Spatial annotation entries
────────────────────────────────────────

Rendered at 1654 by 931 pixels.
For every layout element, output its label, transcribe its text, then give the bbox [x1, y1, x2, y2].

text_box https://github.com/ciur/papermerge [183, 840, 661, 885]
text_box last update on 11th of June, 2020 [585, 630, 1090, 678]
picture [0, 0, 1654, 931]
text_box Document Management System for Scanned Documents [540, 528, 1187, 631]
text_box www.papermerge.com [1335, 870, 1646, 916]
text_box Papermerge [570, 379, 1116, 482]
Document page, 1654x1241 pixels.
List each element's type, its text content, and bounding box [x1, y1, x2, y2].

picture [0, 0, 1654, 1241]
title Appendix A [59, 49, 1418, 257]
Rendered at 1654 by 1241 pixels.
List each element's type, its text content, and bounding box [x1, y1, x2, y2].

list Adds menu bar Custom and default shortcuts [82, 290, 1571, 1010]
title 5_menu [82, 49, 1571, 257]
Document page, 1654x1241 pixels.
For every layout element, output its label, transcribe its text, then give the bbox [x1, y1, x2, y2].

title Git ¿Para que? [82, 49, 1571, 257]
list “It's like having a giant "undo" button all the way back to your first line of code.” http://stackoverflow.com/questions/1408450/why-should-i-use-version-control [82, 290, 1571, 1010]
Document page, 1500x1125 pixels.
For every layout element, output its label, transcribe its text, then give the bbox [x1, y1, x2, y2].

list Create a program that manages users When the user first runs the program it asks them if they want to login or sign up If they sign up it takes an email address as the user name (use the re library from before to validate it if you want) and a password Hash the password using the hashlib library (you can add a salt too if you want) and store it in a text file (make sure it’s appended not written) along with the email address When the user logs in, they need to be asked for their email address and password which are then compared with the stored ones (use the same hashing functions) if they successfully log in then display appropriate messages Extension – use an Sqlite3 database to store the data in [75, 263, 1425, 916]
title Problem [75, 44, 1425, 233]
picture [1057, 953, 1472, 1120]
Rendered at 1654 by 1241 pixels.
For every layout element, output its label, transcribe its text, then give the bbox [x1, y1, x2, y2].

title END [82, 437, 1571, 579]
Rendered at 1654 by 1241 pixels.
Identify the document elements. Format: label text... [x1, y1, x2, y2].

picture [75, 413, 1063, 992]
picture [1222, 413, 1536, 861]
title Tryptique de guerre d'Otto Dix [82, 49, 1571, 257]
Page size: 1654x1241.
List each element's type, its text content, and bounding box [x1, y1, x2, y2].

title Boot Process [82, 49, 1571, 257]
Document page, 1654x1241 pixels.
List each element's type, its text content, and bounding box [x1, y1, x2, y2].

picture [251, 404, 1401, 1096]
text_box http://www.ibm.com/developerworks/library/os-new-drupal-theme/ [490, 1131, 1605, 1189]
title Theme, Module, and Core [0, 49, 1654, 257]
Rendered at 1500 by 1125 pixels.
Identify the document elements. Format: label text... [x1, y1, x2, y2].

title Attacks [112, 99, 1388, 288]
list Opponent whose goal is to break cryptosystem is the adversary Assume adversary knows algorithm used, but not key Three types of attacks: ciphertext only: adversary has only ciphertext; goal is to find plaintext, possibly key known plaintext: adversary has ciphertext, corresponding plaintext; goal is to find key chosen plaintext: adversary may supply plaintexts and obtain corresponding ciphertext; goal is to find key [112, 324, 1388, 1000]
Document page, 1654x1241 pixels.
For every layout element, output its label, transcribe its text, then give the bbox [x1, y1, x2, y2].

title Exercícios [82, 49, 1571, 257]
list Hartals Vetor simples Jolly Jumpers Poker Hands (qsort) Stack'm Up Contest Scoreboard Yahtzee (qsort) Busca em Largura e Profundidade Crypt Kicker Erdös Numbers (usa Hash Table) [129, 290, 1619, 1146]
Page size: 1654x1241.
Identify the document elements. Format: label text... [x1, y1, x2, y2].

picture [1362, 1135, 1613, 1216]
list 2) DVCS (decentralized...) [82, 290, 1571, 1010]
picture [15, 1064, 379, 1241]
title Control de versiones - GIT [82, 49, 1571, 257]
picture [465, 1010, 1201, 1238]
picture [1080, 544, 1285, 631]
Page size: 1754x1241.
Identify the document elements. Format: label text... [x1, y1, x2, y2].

────────────────────────────────────────

### Exercise description
Can you recast every line of the entries above as a Markdown table with the columns Row and Line, numbering each row and leaving out blank lines?

### Solution to this exercise
| Row | Line |
|---|---|
| 1 | Rendered at 1654 by 931 pixels. |
| 2 | For every layout element, output its label, transcribe its text, then give the bbox [x1, y1, x2, y2]. |
| 3 | text_box https://github.com/ciur/papermerge [183, 840, 661, 885] |
| 4 | text_box last update on 11th of June, 2020 [585, 630, 1090, 678] |
| 5 | picture [0, 0, 1654, 931] |
| 6 | text_box Document Management System for Scanned Documents [540, 528, 1187, 631] |
| 7 | text_box www.papermerge.com [1335, 870, 1646, 916] |
| 8 | text_box Papermerge [570, 379, 1116, 482] |
| 9 | Document page, 1654x1241 pixels. |
| 10 | List each element's type, its text content, and bounding box [x1, y1, x2, y2]. |
| 11 | picture [0, 0, 1654, 1241] |
| 12 | title Appendix A [59, 49, 1418, 257] |
| 13 | Rendered at 1654 by 1241 pixels. |
| 14 | List each element's type, its text content, and bounding box [x1, y1, x2, y2]. |
| 15 | list Adds menu bar Custom and default shortcuts [82, 290, 1571, 1010] |
| 16 | title 5_menu [82, 49, 1571, 257] |
| 17 | Document page, 1654x1241 pixels. |
| 18 | For every layout element, output its label, transcribe its text, then give the bbox [x1, y1, x2, y2]. |
| 19 | title Git ¿Para que? [82, 49, 1571, 257] |
| 20 | list “It's like having a giant "undo" button all the way back to your first line of code.” http://stackoverflow.com/questions/1408450/why-should-i-use-version-control [82, 290, 1571, 1010] |
| 21 | Document page, 1500x1125 pixels. |
| 22 | For every layout element, output its label, transcribe its text, then give the bbox [x1, y1, x2, y2]. |
| 23 | list Create a program that manages users When the user first runs the program it asks them if they want to login or sign up If they sign up it takes an email address as the user name (use the re library from before to validate it if you want) and a password Hash the password using the hashlib library (you can add a salt too if you want) and store it in a text file (make sure it’s appended not written) along with the email address When the user logs in, they need to be asked for their email address and password which are then compared with the stored ones (use the same hashing functions) if they successfully log in then display appropriate messages Extension – use an Sqlite3 database to store the data in [75, 263, 1425, 916] |
| 24 | title Problem [75, 44, 1425, 233] |
| 25 | picture [1057, 953, 1472, 1120] |
| 26 | Rendered at 1654 by 1241 pixels. |
| 27 | For every layout element, output its label, transcribe its text, then give the bbox [x1, y1, x2, y2]. |
| 28 | title END [82, 437, 1571, 579] |
| 29 | Rendered at 1654 by 1241 pixels. |
| 30 | Identify the document elements. Format: label text... [x1, y1, x2, y2]. |
| 31 | picture [75, 413, 1063, 992] |
| 32 | picture [1222, 413, 1536, 861] |
| 33 | title Tryptique de guerre d'Otto Dix [82, 49, 1571, 257] |
| 34 | Page size: 1654x1241. |
| 35 | List each element's type, its text content, and bounding box [x1, y1, x2, y2]. |
| 36 | title Boot Process [82, 49, 1571, 257] |
| 37 | Document page, 1654x1241 pixels. |
| 38 | List each element's type, its text content, and bounding box [x1, y1, x2, y2]. |
| 39 | picture [251, 404, 1401, 1096] |
| 40 | text_box http://www.ibm.com/developerworks/library/os-new-drupal-theme/ [490, 1131, 1605, 1189] |
| 41 | title Theme, Module, and Core [0, 49, 1654, 257] |
| 42 | Rendered at 1500 by 1125 pixels. |
| 43 | Identify the document elements. Format: label text... [x1, y1, x2, y2]. |
| 44 | title Attacks [112, 99, 1388, 288] |
| 45 | list Opponent whose goal is to break cryptosystem is the adversary Assume adversary knows algorithm used, but not key Three types of attacks: ciphertext only: adversary has only ciphertext; goal is to find plaintext, possibly key known plaintext: adversary has ciphertext, corresponding plaintext; goal is to find key chosen plaintext: adversary may supply plaintexts and obtain corresponding ciphertext; goal is to find key [112, 324, 1388, 1000] |
| 46 | Document page, 1654x1241 pixels. |
| 47 | For every layout element, output its label, transcribe its text, then give the bbox [x1, y1, x2, y2]. |
| 48 | title Exercícios [82, 49, 1571, 257] |
| 49 | list Hartals Vetor simples Jolly Jumpers Poker Hands (qsort) Stack'm Up Contest Scoreboard Yahtzee (qsort) Busca em Largura e Profundidade Crypt Kicker Erdös Numbers (usa Hash Table) [129, 290, 1619, 1146] |
| 50 | Page size: 1654x1241. |
| 51 | Identify the document elements. Format: label text... [x1, y1, x2, y2]. |
| 52 | picture [1362, 1135, 1613, 1216] |
| 53 | list 2) DVCS (decentralized...) [82, 290, 1571, 1010] |
| 54 | picture [15, 1064, 379, 1241] |
| 55 | title Control de versiones - GIT [82, 49, 1571, 257] |
| 56 | picture [465, 1010, 1201, 1238] |
| 57 | picture [1080, 544, 1285, 631] |
| 58 | Page size: 1754x1241. |
| 59 | Identify the document elements. Format: label text... [x1, y1, x2, y2]. |